• **TASK TO CARRY OUT**: Only lines containing the word "suivre" are needed; pull them out of the material.

════

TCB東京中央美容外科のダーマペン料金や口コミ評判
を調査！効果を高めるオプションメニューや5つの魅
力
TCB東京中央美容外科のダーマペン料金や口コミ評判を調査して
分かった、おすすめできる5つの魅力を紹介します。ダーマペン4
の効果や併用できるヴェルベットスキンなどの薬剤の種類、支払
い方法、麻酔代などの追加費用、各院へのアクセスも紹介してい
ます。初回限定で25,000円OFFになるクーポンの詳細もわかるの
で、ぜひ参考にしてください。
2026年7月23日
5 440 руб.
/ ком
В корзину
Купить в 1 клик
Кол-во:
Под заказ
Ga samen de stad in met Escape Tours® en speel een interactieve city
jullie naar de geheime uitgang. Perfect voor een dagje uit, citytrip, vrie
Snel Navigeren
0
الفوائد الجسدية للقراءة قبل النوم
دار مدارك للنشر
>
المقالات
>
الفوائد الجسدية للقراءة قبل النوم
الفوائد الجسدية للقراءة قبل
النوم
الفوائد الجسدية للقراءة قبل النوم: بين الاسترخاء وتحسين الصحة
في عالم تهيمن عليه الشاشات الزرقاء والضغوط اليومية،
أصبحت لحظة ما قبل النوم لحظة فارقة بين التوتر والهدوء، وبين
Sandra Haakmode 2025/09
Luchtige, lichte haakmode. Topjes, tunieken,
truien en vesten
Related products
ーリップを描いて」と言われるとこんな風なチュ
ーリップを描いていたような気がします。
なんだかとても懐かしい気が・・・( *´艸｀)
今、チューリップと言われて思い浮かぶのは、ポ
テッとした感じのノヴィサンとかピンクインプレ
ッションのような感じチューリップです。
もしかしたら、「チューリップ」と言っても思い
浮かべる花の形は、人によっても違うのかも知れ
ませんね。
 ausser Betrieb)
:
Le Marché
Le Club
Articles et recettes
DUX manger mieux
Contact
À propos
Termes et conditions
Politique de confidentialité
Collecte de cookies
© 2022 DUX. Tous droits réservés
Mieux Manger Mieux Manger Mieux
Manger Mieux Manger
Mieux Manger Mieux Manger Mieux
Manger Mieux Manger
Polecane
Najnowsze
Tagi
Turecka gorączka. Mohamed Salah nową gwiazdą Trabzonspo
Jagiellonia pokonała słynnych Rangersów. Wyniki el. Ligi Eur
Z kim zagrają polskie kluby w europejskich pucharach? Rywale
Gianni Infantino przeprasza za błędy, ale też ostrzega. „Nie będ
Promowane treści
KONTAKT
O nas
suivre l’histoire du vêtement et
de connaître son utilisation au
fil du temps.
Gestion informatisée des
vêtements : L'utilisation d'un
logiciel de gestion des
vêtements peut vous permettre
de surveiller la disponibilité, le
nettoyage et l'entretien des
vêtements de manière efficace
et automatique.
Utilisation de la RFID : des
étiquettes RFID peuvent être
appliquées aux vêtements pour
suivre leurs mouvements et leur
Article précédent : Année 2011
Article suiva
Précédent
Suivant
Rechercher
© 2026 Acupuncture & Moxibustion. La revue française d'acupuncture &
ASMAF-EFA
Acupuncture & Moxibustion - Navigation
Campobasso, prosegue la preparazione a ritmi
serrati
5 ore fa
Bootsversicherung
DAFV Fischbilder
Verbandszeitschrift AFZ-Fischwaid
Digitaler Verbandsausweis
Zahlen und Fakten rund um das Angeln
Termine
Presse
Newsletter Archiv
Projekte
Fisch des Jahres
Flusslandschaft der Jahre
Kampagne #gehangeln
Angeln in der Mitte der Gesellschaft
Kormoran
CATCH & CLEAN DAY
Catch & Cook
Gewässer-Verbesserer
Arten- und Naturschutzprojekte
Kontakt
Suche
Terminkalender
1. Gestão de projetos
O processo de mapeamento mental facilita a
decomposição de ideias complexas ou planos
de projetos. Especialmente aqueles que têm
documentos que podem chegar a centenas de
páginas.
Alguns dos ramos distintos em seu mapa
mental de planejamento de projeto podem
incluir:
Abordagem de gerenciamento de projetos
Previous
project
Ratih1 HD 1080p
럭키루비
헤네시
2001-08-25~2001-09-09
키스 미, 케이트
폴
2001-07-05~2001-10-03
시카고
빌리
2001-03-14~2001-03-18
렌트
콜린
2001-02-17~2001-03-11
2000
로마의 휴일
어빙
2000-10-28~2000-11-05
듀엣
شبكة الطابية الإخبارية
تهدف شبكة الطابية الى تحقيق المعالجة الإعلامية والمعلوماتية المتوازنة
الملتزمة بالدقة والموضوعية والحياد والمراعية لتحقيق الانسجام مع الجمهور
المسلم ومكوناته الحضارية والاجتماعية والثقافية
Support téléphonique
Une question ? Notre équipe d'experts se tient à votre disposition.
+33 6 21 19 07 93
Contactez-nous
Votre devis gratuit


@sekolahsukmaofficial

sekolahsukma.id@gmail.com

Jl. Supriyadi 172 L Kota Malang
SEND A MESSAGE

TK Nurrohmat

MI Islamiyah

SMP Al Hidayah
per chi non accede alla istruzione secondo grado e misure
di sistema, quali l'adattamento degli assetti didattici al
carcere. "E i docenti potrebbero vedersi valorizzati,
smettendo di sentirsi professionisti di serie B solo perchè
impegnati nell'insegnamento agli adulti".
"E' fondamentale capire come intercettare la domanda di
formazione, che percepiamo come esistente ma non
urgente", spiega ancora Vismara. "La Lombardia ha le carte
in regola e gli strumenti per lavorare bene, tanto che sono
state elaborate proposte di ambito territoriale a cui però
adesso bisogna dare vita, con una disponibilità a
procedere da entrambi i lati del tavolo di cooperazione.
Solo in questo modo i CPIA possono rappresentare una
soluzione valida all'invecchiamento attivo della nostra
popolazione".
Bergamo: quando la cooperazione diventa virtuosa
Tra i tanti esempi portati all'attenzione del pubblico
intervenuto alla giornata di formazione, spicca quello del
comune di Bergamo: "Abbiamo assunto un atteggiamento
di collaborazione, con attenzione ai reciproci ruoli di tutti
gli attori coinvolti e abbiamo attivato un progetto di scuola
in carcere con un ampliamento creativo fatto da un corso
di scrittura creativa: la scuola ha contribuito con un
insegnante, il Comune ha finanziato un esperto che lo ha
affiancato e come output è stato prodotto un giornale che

════

• **SOLUTION**:
suivre l’histoire du vêtement et
suivre leurs mouvements et leur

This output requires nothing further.